THE INPUT:
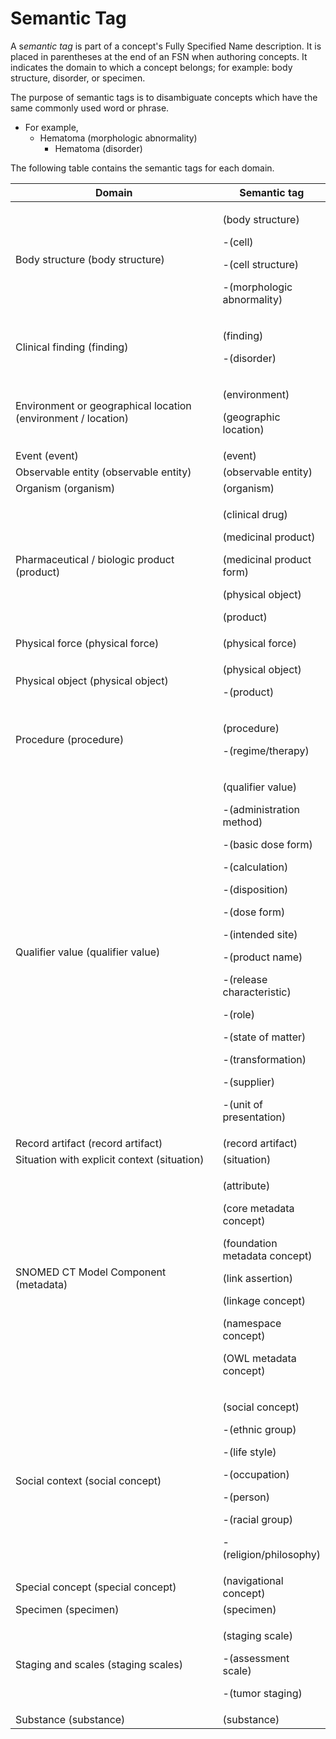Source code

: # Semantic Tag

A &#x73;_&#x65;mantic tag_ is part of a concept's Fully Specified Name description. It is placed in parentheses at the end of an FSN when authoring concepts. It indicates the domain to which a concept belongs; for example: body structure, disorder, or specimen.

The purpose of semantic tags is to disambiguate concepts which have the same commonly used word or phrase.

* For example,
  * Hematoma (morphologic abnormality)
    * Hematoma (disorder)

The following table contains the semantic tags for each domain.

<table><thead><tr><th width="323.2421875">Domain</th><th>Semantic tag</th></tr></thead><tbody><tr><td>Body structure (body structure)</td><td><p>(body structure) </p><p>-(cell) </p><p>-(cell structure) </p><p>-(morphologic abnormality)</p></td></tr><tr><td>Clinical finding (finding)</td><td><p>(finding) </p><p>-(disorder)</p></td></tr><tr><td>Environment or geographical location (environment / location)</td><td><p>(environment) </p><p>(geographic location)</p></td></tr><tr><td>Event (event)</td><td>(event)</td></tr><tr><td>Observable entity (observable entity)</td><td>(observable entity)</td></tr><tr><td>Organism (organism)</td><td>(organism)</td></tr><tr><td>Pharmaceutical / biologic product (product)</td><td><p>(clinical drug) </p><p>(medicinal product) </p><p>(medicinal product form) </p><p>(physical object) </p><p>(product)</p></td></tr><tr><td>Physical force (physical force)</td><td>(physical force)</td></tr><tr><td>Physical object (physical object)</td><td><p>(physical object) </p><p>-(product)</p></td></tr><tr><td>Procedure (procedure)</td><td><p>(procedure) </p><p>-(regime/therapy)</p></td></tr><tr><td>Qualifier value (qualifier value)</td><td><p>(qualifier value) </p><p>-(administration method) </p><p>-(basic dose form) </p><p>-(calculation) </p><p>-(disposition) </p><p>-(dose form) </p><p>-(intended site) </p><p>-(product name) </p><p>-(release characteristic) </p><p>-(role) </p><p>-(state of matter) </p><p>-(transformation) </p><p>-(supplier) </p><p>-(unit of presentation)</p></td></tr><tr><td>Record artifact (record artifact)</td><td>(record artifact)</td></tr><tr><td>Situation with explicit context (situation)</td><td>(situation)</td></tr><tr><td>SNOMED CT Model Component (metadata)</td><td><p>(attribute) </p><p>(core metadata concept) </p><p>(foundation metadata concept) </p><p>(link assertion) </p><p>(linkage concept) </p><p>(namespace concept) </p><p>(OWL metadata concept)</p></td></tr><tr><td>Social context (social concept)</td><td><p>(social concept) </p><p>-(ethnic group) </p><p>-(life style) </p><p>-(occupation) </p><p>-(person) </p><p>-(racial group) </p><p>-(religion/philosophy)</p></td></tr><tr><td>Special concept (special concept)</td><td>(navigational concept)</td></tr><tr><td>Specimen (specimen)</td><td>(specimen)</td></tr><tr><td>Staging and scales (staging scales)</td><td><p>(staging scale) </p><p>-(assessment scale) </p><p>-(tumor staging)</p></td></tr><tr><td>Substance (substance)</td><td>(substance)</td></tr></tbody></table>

TASK DETAILS: The records must come back exactly, with their pictures removed.

SOLUTION BELOW:
Source code

: # Semantic Tag

A &#x73;_&#x65;mantic tag_ is part of a concept's Fully Specified Name description. It is placed in parentheses at the end of an FSN when authoring concepts. It indicates the domain to which a concept belongs; for example: body structure, disorder, or specimen.

The purpose of semantic tags is to disambiguate concepts which have the same commonly used word or phrase.

* For example,
  * Hematoma (morphologic abnormality)
    * Hematoma (disorder)

The following table contains the semantic tags for each domain.

<table><thead><tr><th width="323.2421875">Domain</th><th>Semantic tag</th></tr></thead><tbody><tr><td>Body structure (body structure)</td><td><p>(body structure) </p><p>-(cell) </p><p>-(cell structure) </p><p>-(morphologic abnormality)</p></td></tr><tr><td>Clinical finding (finding)</td><td><p>(finding) </p><p>-(disorder)</p></td></tr><tr><td>Environment or geographical location (environment / location)</td><td><p>(environment) </p><p>(geographic location)</p></td></tr><tr><td>Event (event)</td><td>(event)</td></tr><tr><td>Observable entity (observable entity)</td><td>(observable entity)</td></tr><tr><td>Organism (organism)</td><td>(organism)</td></tr><tr><td>Pharmaceutical / biologic product (product)</td><td><p>(clinical drug) </p><p>(medicinal product) </p><p>(medicinal product form) </p><p>(physical object) </p><p>(product)</p></td></tr><tr><td>Physical force (physical force)</td><td>(physical force)</td></tr><tr><td>Physical object (physical object)</td><td><p>(physical object) </p><p>-(product)</p></td></tr><tr><td>Procedure (procedure)</td><td><p>(procedure) </p><p>-(regime/therapy)</p></td></tr><tr><td>Qualifier value (qualifier value)</td><td><p>(qualifier value) </p><p>-(administration method) </p><p>-(basic dose form) </p><p>-(calculation) </p><p>-(disposition) </p><p>-(dose form) </p><p>-(intended site) </p><p>-(product name) </p><p>-(release characteristic) </p><p>-(role) </p><p>-(state of matter) </p><p>-(transformation) </p><p>-(supplier) </p><p>-(unit of presentation)</p></td></tr><tr><td>Record artifact (record artifact)</td><td>(record artifact)</td></tr><tr><td>Situation with explicit context (situation)</td><td>(situation)</td></tr><tr><td>SNOMED CT Model Component (metadata)</td><td><p>(attribute) </p><p>(core metadata concept) </p><p>(foundation metadata concept) </p><p>(link assertion) </p><p>(linkage concept) </p><p>(namespace concept) </p><p>(OWL metadata concept)</p></td></tr><tr><td>Social context (social concept)</td><td><p>(social concept) </p><p>-(ethnic group) </p><p>-(life style) </p><p>-(occupation) </p><p>-(person) </p><p>-(racial group) </p><p>-(religion/philosophy)</p></td></tr><tr><td>Special concept (special concept)</td><td>(navigational concept)</td></tr><tr><td>Specimen (specimen)</td><td>(specimen)</td></tr><tr><td>Staging and scales (staging scales)</td><td><p>(staging scale) </p><p>-(assessment scale) </p><p>-(tumor staging)</p></td></tr><tr><td>Substance (substance)</td><td>(substance)</td></tr></tbody></table>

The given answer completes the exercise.